Cross - High cross, Brockagh, Co. Wicklow
Co. Wicklow |
Crosses & Monuments
A fragment of carved stone, barely the size of a large book, sits in a stone store at the Glendalough Visitor Centre holding a quiet secret: it is all that remains of the head of a high cross that once stood complete at Reefert church in the Glendalough valley, Co. Wicklow.
The piece measures just 0.24 metres long and 0.38 metres at its widest, yet on both faces the outline of a wheel is still discernible, the defining feature of an Irish ringed high cross, where a circle connects the arms to form a halo of stone around the central boss.

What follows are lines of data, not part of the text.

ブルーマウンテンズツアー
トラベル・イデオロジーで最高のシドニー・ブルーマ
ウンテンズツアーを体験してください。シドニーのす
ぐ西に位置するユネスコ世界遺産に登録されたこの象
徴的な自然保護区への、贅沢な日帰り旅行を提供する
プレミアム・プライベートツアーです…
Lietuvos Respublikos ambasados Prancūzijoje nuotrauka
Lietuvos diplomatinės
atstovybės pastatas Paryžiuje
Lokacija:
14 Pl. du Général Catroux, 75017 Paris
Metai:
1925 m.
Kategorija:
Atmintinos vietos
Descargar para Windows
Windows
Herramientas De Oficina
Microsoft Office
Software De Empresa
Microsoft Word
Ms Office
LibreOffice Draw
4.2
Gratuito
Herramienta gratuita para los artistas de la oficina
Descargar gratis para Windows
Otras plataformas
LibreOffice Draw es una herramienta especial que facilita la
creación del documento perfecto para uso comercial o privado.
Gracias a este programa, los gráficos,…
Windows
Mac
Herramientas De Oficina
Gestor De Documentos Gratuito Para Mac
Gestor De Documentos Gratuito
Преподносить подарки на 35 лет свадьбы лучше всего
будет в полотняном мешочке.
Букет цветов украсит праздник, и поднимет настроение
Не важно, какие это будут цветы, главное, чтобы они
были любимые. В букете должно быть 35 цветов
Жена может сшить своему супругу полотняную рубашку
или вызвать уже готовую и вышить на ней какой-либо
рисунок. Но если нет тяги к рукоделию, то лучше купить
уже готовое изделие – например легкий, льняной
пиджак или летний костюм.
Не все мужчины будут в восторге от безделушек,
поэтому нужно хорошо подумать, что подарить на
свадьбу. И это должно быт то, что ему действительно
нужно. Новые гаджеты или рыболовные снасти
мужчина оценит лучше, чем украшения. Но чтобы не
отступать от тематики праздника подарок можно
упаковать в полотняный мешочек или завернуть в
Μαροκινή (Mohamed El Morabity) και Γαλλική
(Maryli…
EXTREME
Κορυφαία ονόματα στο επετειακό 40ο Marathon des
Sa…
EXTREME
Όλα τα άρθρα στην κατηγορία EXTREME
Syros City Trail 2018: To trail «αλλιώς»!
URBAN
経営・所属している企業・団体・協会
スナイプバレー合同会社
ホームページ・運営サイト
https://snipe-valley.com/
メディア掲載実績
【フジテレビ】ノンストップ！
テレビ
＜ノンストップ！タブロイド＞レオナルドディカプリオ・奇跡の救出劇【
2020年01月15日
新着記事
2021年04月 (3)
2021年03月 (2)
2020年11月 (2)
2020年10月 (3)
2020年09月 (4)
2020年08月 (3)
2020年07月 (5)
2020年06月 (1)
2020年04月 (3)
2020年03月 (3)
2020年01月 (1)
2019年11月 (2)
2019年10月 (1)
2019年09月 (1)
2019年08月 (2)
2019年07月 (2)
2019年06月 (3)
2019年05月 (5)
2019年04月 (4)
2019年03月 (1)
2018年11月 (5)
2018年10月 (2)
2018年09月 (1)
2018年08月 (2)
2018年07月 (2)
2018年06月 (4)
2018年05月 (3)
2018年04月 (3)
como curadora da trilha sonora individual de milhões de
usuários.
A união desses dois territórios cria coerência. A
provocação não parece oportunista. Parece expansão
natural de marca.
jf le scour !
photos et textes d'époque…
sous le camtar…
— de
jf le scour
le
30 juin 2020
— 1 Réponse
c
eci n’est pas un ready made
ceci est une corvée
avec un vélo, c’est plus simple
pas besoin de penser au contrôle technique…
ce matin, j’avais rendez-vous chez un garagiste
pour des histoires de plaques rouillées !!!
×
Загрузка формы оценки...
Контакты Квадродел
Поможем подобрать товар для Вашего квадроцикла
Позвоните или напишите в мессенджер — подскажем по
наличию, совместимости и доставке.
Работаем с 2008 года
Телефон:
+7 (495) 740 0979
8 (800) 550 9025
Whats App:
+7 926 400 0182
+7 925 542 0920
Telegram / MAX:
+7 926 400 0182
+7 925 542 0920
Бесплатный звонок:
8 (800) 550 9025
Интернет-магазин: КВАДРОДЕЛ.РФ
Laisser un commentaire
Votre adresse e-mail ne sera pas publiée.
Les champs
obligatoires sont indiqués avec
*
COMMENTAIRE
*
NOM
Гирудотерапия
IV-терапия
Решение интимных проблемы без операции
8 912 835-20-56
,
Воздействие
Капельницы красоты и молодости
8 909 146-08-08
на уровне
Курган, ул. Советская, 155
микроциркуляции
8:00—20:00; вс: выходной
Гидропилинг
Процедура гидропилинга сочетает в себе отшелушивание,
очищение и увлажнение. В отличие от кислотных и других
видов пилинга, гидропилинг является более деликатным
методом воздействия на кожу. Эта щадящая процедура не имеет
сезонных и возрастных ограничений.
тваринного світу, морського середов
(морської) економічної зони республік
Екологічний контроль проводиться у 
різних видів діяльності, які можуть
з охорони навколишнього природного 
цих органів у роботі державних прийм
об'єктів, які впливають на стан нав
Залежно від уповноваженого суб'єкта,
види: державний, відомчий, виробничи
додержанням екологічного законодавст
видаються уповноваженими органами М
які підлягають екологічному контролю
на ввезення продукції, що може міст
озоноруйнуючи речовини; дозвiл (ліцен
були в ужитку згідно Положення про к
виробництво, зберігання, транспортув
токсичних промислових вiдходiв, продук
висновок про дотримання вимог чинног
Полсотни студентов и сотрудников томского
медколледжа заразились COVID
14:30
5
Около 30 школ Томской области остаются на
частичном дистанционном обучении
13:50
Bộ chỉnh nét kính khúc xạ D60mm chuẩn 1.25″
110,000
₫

High crosses of this type were raised at Irish monastic sites from roughly the eighth century onwards, serving variously as boundary markers, preaching aids, and focal points for prayer. Reefert church, whose name is thought to derive from the Irish for "royal burial place", sits in the upper reaches of Glendalough, the early medieval monastic city founded by St Kevin. The cross would have stood close to this small, roofless Romanesque church, and its shaft and base still do: those elements remain in situ at Reefert, separated from the fragment now in the visitor centre. A drawing of the cross, made before the head was removed or lost from the site, was published by Robert Cochrane in his historical and descriptive notes on the ecclesiastical remains at Glendalough, issued as part of the Eightieth Annual Report of the Commissioners of Public Works in Ireland, eventually published in Dublin in 1925. That document gives some sense of what the complete monument looked like before time and circumstance divided it.
Visitors to Glendalough who walk the upper valley to Reefert church can still see the shaft and base standing where they were set, while the surviving head fragment, catalogued separately, is held away from the elements. The two parts of the same object now occupy different spaces within the same landscape, a small illustration of how monastic sites accumulate losses over centuries, piece by piece.